“49才”といわれる橋本マナミ似の美女。女性従業員の中で一際目を引いた。
(『女性セブン』2016年9月26日・10月6日合併号/「新聞・テレビが報じないこれが全内幕 高畑裕太『49才といわれる被害女性』あの夜の因縁」の見出し)
強姦致傷容疑で逮捕された高畑は、女性と示談し、不起訴となり釈放された。彼の弁護士がFAXでマスコミ各社に配布した説明には「仮に、起訴されて裁判になっていれば、無罪主張をしたと思われた事件であります」との解せない一文があった。この一文は、「ああ、もしかして、合意だったってことなのかなぁ」という解釈を生み出してしまう。というか、それを狙った一文に違いない。「無罪だ!」と主張するのではなく「無罪主張をしたと思われた事件であります」と漂わせることで、「真実は真逆なのか」と思わせる。この声明は、世論を刺激するテクニックを有している。
不起訴後に発売された「女性セブン」は、「もしかして」の部分を膨らませる記事を掲載した。散々批判された、女性の容姿が優れていたことを知らせるやり口を再び投じ、「“49才”といわれる橋本マナミ似の美女。女性従業員の中で一際目を引いた」と開き直った、というか、振り出しに戻すような見出しをつけている。被害者女性について、事件から10日後にあるパーティに出席していたとし、「男性の出席者」から「いつもどおりの笑顔で明るく振る舞い、記念撮影には『イェーイ』とピース写真で応じたりして、それほどショックをうけていないのかなぁと思いました」とのコメントを取り、雑誌の表紙には「10日後の宴会でイェーイ写真」と刻んだ。とにかくただひたすらに落ち込んでいなければ被害者とは言えない、という見識をお持ちなのか。
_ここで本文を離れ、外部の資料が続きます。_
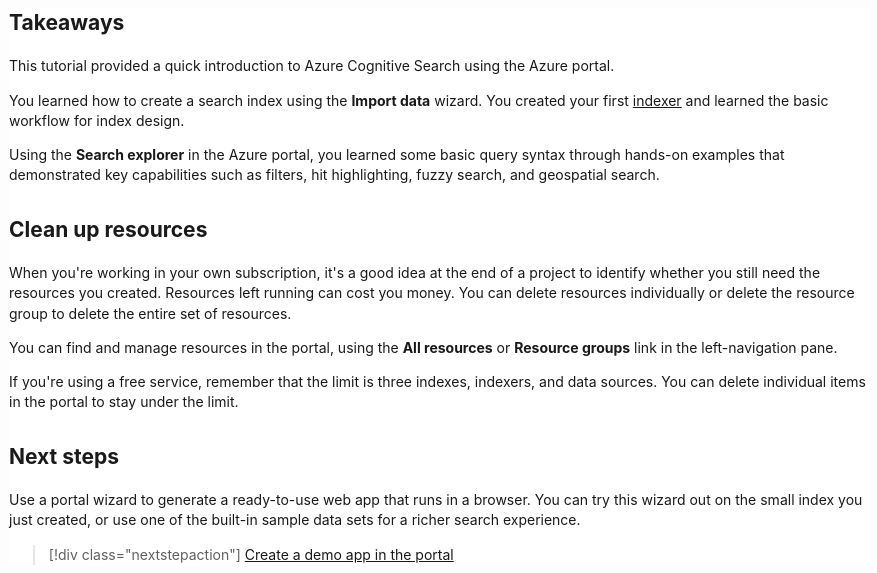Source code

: ## Takeaways

This tutorial provided a quick introduction to Azure Cognitive Search using the Azure portal.

You learned how to create a search index using the **Import data** wizard. You created your first [indexer](search-indexer-overview.md) and learned the basic workflow for index design.

Using the **Search explorer** in the Azure portal, you learned some basic query syntax through hands-on examples that demonstrated key capabilities such as filters, hit highlighting, fuzzy search, and geospatial search.

## Clean up resources

When you're working in your own subscription, it's a good idea at the end of a project to identify whether you still need the resources you created. Resources left running can cost you money. You can delete resources individually or delete the resource group to delete the entire set of resources.

You can find and manage resources in the portal, using the **All resources** or **Resource groups** link in the left-navigation pane.

If you're using a free service, remember that the limit is three indexes, indexers, and data sources. You can delete individual items in the portal to stay under the limit. 

## Next steps

Use a portal wizard to generate a ready-to-use web app that runs in a browser. You can try this wizard out on the small index you just created, or use one of the built-in sample data sets for a richer search experience.

> [!div class="nextstepaction"]
> [Create a demo app in the portal](search-create-app-portal.md)
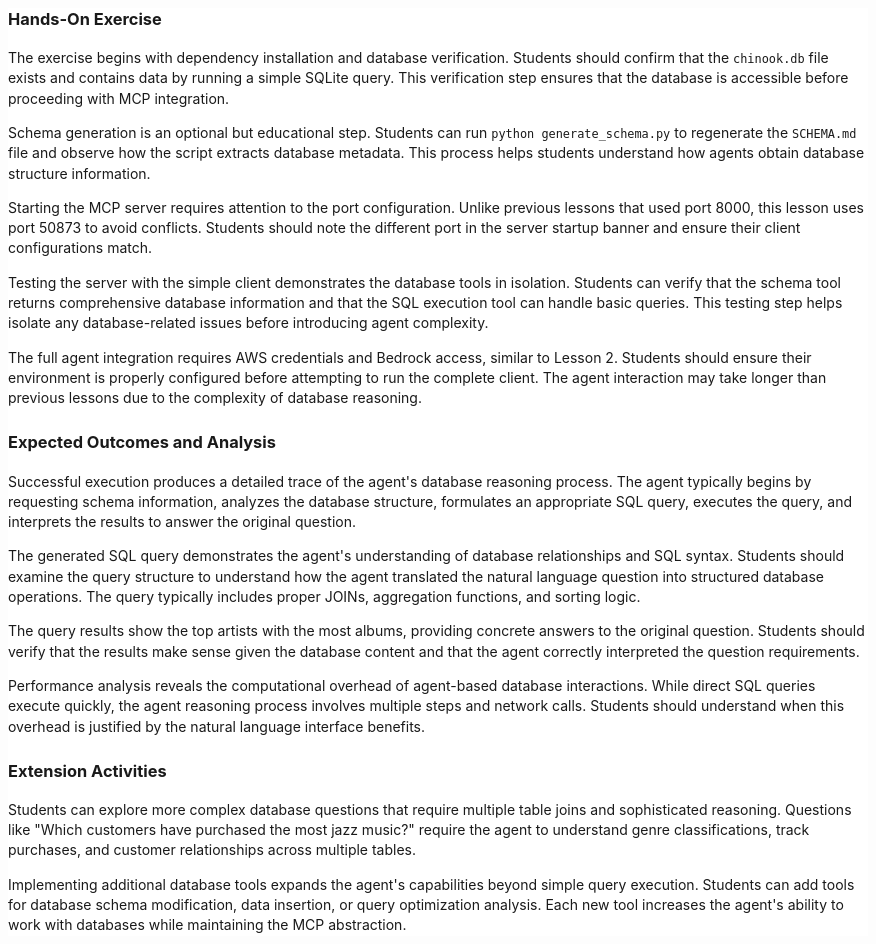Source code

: ### Hands-On Exercise

The exercise begins with dependency installation and database verification. Students should confirm that the `chinook.db` file exists and contains data by running a simple SQLite query. This verification step ensures that the database is accessible before proceeding with MCP integration.

Schema generation is an optional but educational step. Students can run `python generate_schema.py` to regenerate the `SCHEMA.md` file and observe how the script extracts database metadata. This process helps students understand how agents obtain database structure information.

Starting the MCP server requires attention to the port configuration. Unlike previous lessons that used port 8000, this lesson uses port 50873 to avoid conflicts. Students should note the different port in the server startup banner and ensure their client configurations match.

Testing the server with the simple client demonstrates the database tools in isolation. Students can verify that the schema tool returns comprehensive database information and that the SQL execution tool can handle basic queries. This testing step helps isolate any database-related issues before introducing agent complexity.

The full agent integration requires AWS credentials and Bedrock access, similar to Lesson 2. Students should ensure their environment is properly configured before attempting to run the complete client. The agent interaction may take longer than previous lessons due to the complexity of database reasoning.

### Expected Outcomes and Analysis

Successful execution produces a detailed trace of the agent's database reasoning process. The agent typically begins by requesting schema information, analyzes the database structure, formulates an appropriate SQL query, executes the query, and interprets the results to answer the original question.

The generated SQL query demonstrates the agent's understanding of database relationships and SQL syntax. Students should examine the query structure to understand how the agent translated the natural language question into structured database operations. The query typically includes proper JOINs, aggregation functions, and sorting logic.

The query results show the top artists with the most albums, providing concrete answers to the original question. Students should verify that the results make sense given the database content and that the agent correctly interpreted the question requirements.

Performance analysis reveals the computational overhead of agent-based database interactions. While direct SQL queries execute quickly, the agent reasoning process involves multiple steps and network calls. Students should understand when this overhead is justified by the natural language interface benefits.

### Extension Activities

Students can explore more complex database questions that require multiple table joins and sophisticated reasoning. Questions like "Which customers have purchased the most jazz music?" require the agent to understand genre classifications, track purchases, and customer relationships across multiple tables.

Implementing additional database tools expands the agent's capabilities beyond simple query execution. Students can add tools for database schema modification, data insertion, or query optimization analysis. Each new tool increases the agent's ability to work with databases while maintaining the MCP abstraction.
この写真が本人だとして、なぜ、笑顔で写真に写ってはいけないのか、説明が欲しい。
その写真を見た記者の感想として、「赤と黒を配したノースリーブのドレス姿の彼女は、なるほど30代にしか見えない美しい女性だった」と書く。「裕太が逮捕直後から母親に『強姦はしていない』と訴えていたのかもしれない」と書いたり、「仮に裕太さんが“被害者”だとしても、女性側を訴えることはできません」と弁護士のコメントを入れこんだり、弁護士が「仮に……」としたのと同様、仮定の話を積み上げることで「もしかして」を肉厚にしていく。記事として巧妙に断定を避けているので、あたかもバランスのとれている記事にも読めてしまうのだが、示談が済んだ後に、こうして女性への「もしかして」が高められていく。仮定の積み上げに過ぎないのに、表紙および大見出しでは「新聞・テレビが報じないこれが全内幕」「あの夜の因縁」と断定している同誌のやり口はただただ非道である。
この連載を通じて、散々引っ張ってきたいくつもの発言に傾向があるとすれば「女にもその気があるんじゃないか」という願望を満たすために、好都合な解釈を必死に重ねること。童貞の中学生でも思わないようなレベル。こういう願望が着々と、オヤジ雑誌のみならず方々に染み渡っている。「女にもその気がある」方面の願望が常にあちこちで息をしているし、今件でいえば、女性週刊誌がそれを先導しているのだから情けない。